Brownies fresh out of the oven

One of the biggest things I found lacking in the gluten free world was still making things a treat.  A lot of recipes/gluten free bakeries are focused on being paleo or vegan, which are both totally great.  But I wanted to find ways to make those traditional recipes we know and love, just gluten free.

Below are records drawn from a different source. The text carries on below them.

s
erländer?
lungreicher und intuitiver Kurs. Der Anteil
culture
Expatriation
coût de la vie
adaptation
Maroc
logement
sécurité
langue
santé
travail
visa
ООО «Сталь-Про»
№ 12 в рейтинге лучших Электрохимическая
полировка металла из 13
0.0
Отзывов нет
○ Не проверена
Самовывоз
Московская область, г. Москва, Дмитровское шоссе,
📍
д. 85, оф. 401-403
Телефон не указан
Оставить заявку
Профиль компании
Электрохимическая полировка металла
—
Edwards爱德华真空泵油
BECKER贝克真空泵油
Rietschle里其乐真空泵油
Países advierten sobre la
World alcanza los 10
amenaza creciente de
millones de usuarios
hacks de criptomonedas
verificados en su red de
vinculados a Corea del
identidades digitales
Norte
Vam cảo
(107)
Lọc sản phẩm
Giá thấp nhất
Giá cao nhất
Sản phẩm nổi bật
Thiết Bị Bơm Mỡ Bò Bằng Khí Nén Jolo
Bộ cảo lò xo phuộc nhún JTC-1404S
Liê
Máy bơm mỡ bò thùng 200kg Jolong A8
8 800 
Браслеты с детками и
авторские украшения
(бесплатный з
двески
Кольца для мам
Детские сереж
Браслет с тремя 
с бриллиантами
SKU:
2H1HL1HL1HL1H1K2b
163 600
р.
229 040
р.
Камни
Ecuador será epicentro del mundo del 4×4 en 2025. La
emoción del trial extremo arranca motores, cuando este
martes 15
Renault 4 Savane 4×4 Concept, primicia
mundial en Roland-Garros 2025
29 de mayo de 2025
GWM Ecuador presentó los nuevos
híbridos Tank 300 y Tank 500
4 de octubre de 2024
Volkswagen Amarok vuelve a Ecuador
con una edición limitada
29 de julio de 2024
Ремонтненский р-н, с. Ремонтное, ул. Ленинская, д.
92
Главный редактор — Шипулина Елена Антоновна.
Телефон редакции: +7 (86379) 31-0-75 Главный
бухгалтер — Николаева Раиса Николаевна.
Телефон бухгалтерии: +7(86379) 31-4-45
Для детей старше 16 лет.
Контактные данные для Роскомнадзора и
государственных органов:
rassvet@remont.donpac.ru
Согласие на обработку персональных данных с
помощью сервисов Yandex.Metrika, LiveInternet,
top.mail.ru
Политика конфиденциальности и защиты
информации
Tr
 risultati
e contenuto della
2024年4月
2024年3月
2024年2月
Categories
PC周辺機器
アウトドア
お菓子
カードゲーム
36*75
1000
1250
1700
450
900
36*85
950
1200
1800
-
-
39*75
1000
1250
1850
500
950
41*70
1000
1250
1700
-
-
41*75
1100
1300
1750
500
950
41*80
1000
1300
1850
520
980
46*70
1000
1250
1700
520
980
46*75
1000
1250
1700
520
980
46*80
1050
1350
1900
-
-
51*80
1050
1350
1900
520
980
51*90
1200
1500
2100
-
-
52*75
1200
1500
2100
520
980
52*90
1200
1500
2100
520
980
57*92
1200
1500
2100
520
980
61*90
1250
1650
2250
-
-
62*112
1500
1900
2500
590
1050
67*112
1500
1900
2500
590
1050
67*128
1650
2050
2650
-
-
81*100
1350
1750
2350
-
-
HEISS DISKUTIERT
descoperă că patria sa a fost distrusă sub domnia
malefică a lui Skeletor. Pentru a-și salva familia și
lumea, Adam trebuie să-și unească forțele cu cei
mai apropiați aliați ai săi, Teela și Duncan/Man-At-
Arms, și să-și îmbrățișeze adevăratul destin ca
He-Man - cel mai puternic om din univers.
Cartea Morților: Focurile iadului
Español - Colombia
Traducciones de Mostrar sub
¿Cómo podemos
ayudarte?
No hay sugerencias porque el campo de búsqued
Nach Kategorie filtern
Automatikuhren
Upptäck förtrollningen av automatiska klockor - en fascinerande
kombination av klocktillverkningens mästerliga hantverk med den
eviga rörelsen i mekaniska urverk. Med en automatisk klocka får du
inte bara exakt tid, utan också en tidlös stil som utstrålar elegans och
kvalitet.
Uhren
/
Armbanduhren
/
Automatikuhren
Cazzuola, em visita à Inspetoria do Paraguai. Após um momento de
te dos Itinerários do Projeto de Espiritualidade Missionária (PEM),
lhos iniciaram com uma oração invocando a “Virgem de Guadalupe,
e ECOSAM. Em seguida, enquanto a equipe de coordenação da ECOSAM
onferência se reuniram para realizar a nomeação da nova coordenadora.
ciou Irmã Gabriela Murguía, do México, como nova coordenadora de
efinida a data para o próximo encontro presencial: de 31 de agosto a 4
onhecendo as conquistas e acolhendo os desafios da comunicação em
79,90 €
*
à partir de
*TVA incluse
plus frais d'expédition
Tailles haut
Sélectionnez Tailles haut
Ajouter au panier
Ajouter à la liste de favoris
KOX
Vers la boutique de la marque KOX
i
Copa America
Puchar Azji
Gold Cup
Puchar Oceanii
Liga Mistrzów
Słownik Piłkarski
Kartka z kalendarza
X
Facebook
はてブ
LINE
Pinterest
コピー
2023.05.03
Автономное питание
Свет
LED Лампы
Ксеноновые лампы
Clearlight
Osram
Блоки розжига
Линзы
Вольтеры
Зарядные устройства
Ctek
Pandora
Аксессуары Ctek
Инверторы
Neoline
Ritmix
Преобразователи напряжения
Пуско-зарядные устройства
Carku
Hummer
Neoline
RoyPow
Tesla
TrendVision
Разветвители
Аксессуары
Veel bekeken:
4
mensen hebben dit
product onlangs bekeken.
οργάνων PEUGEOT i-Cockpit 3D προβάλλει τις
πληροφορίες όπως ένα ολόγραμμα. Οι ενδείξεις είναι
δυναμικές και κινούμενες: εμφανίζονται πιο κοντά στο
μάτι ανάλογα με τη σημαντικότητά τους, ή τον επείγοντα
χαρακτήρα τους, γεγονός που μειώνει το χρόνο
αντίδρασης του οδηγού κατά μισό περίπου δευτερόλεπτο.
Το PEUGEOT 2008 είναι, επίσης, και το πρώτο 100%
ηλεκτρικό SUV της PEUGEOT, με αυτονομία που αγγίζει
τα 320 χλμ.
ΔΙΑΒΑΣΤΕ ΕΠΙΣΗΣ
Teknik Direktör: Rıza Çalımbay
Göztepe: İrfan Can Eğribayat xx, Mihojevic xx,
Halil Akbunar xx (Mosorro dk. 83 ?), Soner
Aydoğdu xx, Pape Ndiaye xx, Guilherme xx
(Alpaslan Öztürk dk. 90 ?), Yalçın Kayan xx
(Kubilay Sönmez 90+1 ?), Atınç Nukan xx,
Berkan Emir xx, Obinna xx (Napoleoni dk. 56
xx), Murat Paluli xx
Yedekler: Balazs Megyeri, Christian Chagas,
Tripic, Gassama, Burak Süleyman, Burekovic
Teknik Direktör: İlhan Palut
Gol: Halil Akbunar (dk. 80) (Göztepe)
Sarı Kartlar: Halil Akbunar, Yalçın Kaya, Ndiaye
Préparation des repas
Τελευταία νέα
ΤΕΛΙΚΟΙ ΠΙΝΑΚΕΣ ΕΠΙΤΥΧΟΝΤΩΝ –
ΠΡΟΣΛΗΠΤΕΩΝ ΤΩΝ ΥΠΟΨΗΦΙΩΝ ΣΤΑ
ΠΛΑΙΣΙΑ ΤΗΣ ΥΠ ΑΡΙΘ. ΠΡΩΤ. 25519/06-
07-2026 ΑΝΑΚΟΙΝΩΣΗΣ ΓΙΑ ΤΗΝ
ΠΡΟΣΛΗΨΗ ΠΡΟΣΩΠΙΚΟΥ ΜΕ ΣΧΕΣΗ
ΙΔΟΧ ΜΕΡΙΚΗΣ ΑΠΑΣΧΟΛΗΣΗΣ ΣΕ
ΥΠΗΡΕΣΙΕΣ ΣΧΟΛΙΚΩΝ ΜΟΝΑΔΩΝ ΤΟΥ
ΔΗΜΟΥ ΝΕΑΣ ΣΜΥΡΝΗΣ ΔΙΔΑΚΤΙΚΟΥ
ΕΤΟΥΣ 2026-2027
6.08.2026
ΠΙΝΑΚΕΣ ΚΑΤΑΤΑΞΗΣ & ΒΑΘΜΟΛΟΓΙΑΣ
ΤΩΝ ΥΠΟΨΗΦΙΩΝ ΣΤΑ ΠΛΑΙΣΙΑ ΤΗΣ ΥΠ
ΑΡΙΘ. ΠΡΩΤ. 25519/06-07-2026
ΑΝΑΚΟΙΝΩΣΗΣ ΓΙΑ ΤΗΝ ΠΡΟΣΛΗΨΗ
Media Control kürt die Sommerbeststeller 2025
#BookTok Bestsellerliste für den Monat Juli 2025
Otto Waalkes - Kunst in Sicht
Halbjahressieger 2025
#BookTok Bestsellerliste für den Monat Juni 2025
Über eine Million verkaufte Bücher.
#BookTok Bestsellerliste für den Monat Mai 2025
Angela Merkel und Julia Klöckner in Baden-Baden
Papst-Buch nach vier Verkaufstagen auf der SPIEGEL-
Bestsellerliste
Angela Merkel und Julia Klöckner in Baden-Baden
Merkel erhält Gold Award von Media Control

Gluten free baking is incredibly challenging, because gluten is a binder, so many of the baked goods I’ve tried or made over the last year end up crummy and crumby.  One of the best tips I learned is to let your batter or dough sit for at least 30 minutes.  This has helped the texture of my baked goods immensely!

 

 

 Gluten Free Amaretto Brownies

 

 

Makes: 16 brownies

 GF Amaretto Brownies Recipe

What you need:

  • 1 1/4 cups sugar
  • 1/2 cup butter 
  • 1 1/2 tsp vanilla extract
  • 3 eggs
  • 3/4 cup unsweetened cocoa powder (Dutch-processed is best)
  • 1/2 tsp salt
  • 3/4 cup gluten free flour blend (I really like Bob’s Red Mill Gluten Free 1-1 Baking Flour)
  • 1 tsp baking powder
  • 1 cup chocolate chunks
  • 2 tbsp amaretto
  1.  Preheat oven to 350°.
  2. Place the butter and sugar in a large microwavable bowl.  Heat until butter melts fully, about 3 minutes.
  3. Mix in eggs, vanilla extract and cocoa powder until blended.
  4. Stir in flour, baking powder and salt.
  5. Add the chocolate chunks and amaretto.
  6. Cover and refrigerate for at least 30 minutes.
  7. Grease 8″ square pan.  Pour the batter in evenly.
  8. Bake for 25-30 minutes depending on if you like fudgy (25 mins) or more cake-like (30 mins).
  9. Cool until room temperature for cutting.